# A lot of electronic components & their content info



## samuel-a (Nov 16, 2009)

http://search.digikey.com/scripts/DkSearch/dksus.dll?lang=en&site=US&keywords=&WT.z_header=link


the most interesting part i saw t'ill now was under "Connectors, Interconnects "

basically... we get a confirmed source of info about plating thickness....
which is 30 *µin* (micro inches) or 0.76 *µm* (micro centimeter) for most kinds of pins....


And a question for GSP or any other expert:
how much does 1 square inch , 1 *µin *thick of pure gold weight ??

i'm wondering, about your speadheet that you make the calculation of gold plating, what does, dividing the gold spot by 100K give us?
is this the value of 1 sq in , 1 µin thick of gold? 

if so... how does it happend?
i know experience taught you that, but i'm feeling somthing is missing in that formula....

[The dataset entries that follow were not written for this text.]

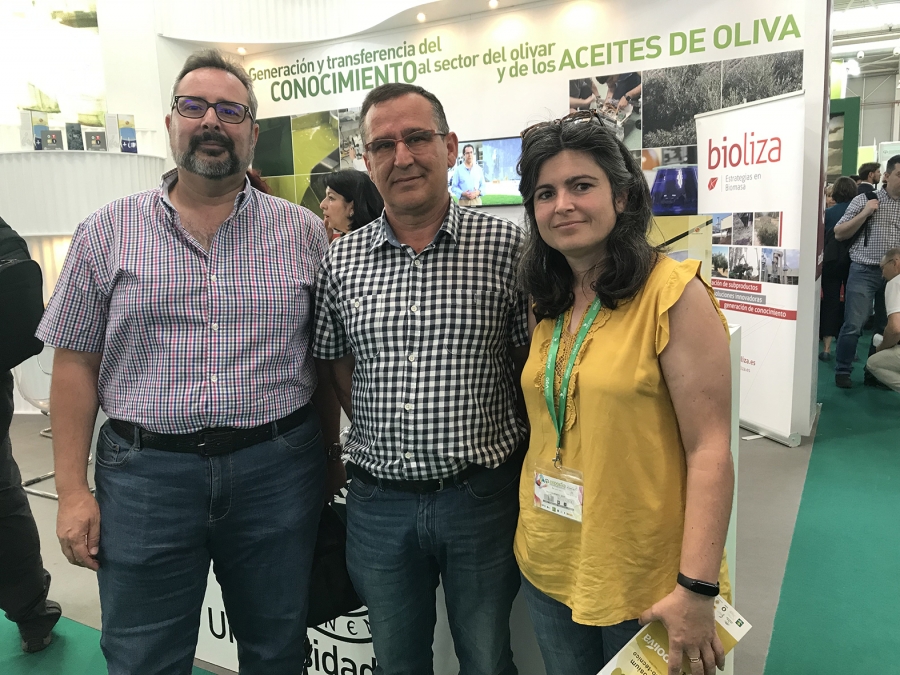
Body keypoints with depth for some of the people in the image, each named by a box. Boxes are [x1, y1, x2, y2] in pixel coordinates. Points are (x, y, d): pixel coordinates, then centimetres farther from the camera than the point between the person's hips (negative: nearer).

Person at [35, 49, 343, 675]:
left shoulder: (304, 232, 2)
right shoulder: (107, 231, 1)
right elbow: (75, 362, 2)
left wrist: (331, 457, 2)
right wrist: (72, 490, -1)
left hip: (279, 470, 1)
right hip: (143, 474, 0)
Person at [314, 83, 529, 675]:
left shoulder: (507, 245, -7)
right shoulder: (341, 261, 2)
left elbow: (531, 362, -2)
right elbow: (338, 366, 11)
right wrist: (383, 436, 2)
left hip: (481, 493, -2)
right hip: (379, 499, 3)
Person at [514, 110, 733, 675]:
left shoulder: (673, 292, -14)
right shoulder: (547, 304, 5)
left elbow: (710, 450, -17)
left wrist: (697, 589, -20)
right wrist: (529, 530, 8)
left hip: (644, 580, -5)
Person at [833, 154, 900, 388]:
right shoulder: (865, 199, 0)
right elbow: (839, 234, -2)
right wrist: (865, 213, -11)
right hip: (864, 272, -4)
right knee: (854, 325, -5)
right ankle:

Many thanks for your answers
SMAUL


----------



## dick b (Nov 16, 2009)

http://www.gold-nuggets.org
Click on specific gravity test.

This should help you understand how the caculations work. Look up the SG of gold, that is what 1 cc of gold weighs. Then all you have to do is caculate the weight of the plating in the pins.

dickb


----------



## samuel-a (Nov 16, 2009)

10X !!!

how is the link?


----------



## goldsilverpro (Nov 16, 2009)

Dividing the spot price by 100,000 approximately gives the value of 1 square inch of 1 microinch thick gold. I hadn't thought about it before, but this should work in any currency.

When I first discovered this relationship of dividing the spot price by 100,000, I knew it was a bit low. Amazingly though, it is a very simple way of estimating the value in your head. Just move the decimal place of the spot price 5 places to the left.

To get an approximate weight: Assume the spot price is $1000. The value of 1 sq.in. of 1 micro" gold is 1000/100000 = $.01. Therefore, the weight is ($.01/$1000) X 31.1 = .000311 grams. It makes no difference what spot price you use, since the spot price cancels out if you combine all of this into one equation

A little more accurate way of determining the weight: One square inch of .000001" gold is 1 x 1 x .000001 = .000001 cubic inches. A cubic inch is about 16.387 cc (about 2.54 cubed). The density of gold is about 19.32 g/cc. Therefore, the weight of one sq.in. of 1 micro" gold = .000001 x 16.387 x 19.32 = .000317 grams.

Therefore, the first way is a little less than 2% low. 

Hope the math is right.


----------



## butcher (Nov 16, 2009)

I am glad they did not give GSP a caculator to learn on when he was a kid. :lol:


----------



## samuel-a (Nov 16, 2009)

thanks GSP

my math came up the same, also with 2% difference between the to formuls...

maybe its related to the basic pricing of gold.... and each and every micro grams of it...  (whay does my smily have big X on his fourhead?)




BTW, does someone find the catalog in the link useful?


----------



## butcher (Nov 16, 2009)

Digikey catalog is very useful. I have used them for years, and have there catalog at work and home, they are very reasonable on prices, it is a good source of information also. this will be good for those on the forum trying to figure out what that part is on there circuit board.


----------



## AlanInMo (Nov 17, 2009)

samuel-a said:


> thanks GSP
> (why does my smily have big X on his fourhead?)


That smilie file is missing.. Select one from the list that you can see. 8) 


BTW to the admins-- I have many cool smilies that can be added if you're in need of replacements.


----------



## goldsilverpro (Nov 17, 2009)

> Therefore, the first way is a little less than 2% low.



Actually, the first way is probably more accurate, since all gold plating is slightly porous and has a less than theoretical bulk specific gravity. If it weren't porous, you would not be able to penetrate it with nitric or AP to attack the base metals.


----------